Each year, thousands of Arizona residents email or call Rosie Romero's radio show with questions about everything from preventing fires in their chimneys to getting rid of tree roots invading their sewer system.His goal is to provide answers that suit the specific lifestyle wherever someone lives in Arizona.
QUESTION: I have a house that was built in the 1970s and that has a flat roof with a small parapet wall around it. Can I have a pitched roof put on top of the flat roof? Do homeowners ever do that?
ANSWER: Yes, you can do it. Probably you want to have one part of the roof slope toward the front of the house, and the other half sloping toward the backyard. The main objective in this kind of remodel is to find the load bearing walls where you can build the trusses. You’ll want to insulate inside, under the new roof and then you may be able to use that area for storage. What you need to do first is have a remodeler come out and tell you how the work could be done.

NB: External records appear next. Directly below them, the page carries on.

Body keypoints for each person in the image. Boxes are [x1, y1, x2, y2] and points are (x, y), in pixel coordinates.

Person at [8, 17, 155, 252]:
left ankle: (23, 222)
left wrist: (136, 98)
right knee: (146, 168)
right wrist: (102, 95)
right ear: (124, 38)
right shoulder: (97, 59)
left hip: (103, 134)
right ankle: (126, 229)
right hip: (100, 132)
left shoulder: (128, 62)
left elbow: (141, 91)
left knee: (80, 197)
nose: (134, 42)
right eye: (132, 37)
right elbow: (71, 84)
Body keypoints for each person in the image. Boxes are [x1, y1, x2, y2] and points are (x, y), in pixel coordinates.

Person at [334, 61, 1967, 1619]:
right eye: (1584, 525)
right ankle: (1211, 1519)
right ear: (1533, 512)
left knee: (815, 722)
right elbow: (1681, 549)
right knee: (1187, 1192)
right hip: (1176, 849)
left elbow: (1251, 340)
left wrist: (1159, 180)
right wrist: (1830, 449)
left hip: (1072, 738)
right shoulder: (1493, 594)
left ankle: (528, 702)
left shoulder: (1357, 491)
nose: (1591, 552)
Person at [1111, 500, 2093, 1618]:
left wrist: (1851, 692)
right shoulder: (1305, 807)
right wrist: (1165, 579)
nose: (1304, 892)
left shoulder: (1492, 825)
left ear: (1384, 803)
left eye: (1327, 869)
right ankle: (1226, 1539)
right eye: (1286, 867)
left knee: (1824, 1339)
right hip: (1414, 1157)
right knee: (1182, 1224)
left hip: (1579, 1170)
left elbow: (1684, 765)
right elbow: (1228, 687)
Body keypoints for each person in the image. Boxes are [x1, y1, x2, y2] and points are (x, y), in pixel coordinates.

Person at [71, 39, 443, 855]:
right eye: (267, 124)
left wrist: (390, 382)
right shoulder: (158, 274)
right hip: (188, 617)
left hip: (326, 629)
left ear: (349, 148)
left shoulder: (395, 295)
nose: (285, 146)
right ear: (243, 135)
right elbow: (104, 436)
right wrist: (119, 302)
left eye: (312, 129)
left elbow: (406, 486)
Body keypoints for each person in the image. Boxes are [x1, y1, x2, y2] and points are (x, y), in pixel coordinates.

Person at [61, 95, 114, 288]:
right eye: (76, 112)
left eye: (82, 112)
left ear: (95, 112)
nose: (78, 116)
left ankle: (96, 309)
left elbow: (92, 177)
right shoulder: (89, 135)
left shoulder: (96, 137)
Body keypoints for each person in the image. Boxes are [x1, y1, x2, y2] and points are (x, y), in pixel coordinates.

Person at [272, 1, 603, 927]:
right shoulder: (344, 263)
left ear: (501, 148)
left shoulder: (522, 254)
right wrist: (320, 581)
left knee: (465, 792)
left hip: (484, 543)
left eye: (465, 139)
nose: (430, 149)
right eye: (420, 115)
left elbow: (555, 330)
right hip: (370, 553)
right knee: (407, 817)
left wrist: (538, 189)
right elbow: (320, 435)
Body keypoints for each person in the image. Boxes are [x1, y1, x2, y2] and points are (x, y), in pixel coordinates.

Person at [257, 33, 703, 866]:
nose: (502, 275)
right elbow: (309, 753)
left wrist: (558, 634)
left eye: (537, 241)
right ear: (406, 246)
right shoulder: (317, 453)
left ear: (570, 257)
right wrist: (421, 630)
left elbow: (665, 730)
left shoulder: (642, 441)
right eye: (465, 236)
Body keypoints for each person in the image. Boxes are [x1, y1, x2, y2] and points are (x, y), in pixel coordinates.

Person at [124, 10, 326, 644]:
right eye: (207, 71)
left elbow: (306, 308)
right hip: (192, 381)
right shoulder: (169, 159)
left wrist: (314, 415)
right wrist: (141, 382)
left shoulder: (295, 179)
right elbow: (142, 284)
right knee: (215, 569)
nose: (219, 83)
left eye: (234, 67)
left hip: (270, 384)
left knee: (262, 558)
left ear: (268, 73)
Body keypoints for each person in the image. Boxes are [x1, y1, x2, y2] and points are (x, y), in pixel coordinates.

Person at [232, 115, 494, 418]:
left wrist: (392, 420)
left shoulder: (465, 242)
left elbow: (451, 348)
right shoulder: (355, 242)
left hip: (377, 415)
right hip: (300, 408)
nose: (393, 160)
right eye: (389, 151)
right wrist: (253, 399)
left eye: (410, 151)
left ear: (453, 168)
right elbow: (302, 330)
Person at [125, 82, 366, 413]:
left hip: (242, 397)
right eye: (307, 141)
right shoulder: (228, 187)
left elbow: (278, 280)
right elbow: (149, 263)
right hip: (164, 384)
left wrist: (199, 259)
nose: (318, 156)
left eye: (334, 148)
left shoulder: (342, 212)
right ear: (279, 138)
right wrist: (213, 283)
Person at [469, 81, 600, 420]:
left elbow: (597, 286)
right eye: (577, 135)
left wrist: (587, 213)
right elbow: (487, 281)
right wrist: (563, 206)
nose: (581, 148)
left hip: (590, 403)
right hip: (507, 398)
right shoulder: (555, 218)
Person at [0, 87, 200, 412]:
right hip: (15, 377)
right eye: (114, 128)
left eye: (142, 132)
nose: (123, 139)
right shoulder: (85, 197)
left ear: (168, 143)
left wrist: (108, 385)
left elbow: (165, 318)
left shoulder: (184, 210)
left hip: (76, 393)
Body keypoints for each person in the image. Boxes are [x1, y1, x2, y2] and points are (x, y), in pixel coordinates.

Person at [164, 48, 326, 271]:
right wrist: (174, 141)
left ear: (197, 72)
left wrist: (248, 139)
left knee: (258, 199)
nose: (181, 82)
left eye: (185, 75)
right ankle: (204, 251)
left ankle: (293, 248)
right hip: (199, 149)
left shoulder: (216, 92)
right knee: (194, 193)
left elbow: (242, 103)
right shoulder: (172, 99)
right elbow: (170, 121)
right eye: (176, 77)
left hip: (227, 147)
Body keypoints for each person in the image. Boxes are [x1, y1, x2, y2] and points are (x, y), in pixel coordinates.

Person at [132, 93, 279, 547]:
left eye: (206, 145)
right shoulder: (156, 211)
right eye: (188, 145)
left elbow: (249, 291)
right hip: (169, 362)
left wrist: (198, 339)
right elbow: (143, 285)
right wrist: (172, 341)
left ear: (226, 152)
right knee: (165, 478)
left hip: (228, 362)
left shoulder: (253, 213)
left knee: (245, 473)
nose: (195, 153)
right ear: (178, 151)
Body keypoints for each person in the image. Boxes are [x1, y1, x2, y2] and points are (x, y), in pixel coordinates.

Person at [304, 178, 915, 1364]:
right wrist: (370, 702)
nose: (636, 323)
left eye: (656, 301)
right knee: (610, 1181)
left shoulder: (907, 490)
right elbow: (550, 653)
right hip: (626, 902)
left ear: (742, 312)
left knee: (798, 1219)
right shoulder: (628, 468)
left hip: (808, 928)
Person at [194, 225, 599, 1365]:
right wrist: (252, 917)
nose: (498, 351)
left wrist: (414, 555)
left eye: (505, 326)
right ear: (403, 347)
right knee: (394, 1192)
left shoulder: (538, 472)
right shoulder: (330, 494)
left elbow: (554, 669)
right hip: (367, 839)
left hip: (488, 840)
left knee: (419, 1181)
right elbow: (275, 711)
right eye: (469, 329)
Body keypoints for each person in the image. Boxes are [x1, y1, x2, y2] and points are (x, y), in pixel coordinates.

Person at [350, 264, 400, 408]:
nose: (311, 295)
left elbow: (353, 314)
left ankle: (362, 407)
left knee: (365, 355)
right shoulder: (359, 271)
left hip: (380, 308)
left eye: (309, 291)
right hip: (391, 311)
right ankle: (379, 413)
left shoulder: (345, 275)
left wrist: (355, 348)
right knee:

Q: I was trying to install an outside light and accidentally drilled a hole in the wrong place on the smooth stucco exterior finish of my house. So now I have a 1-1/2-inch diameter hole to fill. What can I do to fill it so it’s not visible?
A: It’s going to take some extra effort to make a hole that big “invisible” after it has been drilled into smooth stucco that doesn’t have some texturing. You need to start by plugging the hole with a dry, powdered product that you can buy at the hardware store. Mix the powder with a little water and fill the patch with the mixture. Then let it set and dry for a couple of days until the mixture cracks at the edges where the mixture and the stucco meet. Fill it again going six to eight inches out beyond the hole and let it dry again. Then smooth out the area. Finally, you will roll elastomeric stucco caulk over the area and let it set. Then you can repaint the stucco.
Q: My two-story house has stucco on the bottom and sheets of fiberboard siding on top. Lately, the sheets of siding have been pulling away from the seams where nails are holding them in place. Could it be because of a leak problem that’s causing the sheets to swell? And how can I fix this?
A: It may just due to a lack of paint on the siding walls. You definitely want to control this problem or you could end up with serious damage to the house. Have a paint company come out to assess the problem with the siding. It’s possible you could stop it by resecuring the loose siding, caulking all the joints and nail holes and then putting a good coat of 100 percent acrylic paint on the exterior of your home.
Q: We recently got a quote for $5,400 for putting energy-savings paint on the ceilings inside our home. We have an 1,870 square-foot house that has no attic so we can’t upgrade the insulation in the attic. But we thought that possibly painting the interior ceilings could help reduce our utility bills in the summer. What do you think?
A: There is no such thing as “energy-saving” paint for use inside homes. That $5,400 quote would be a complete waste of money. Even if you could save 2 percent of your bill every month, you would never get your money back on this expensive paint job.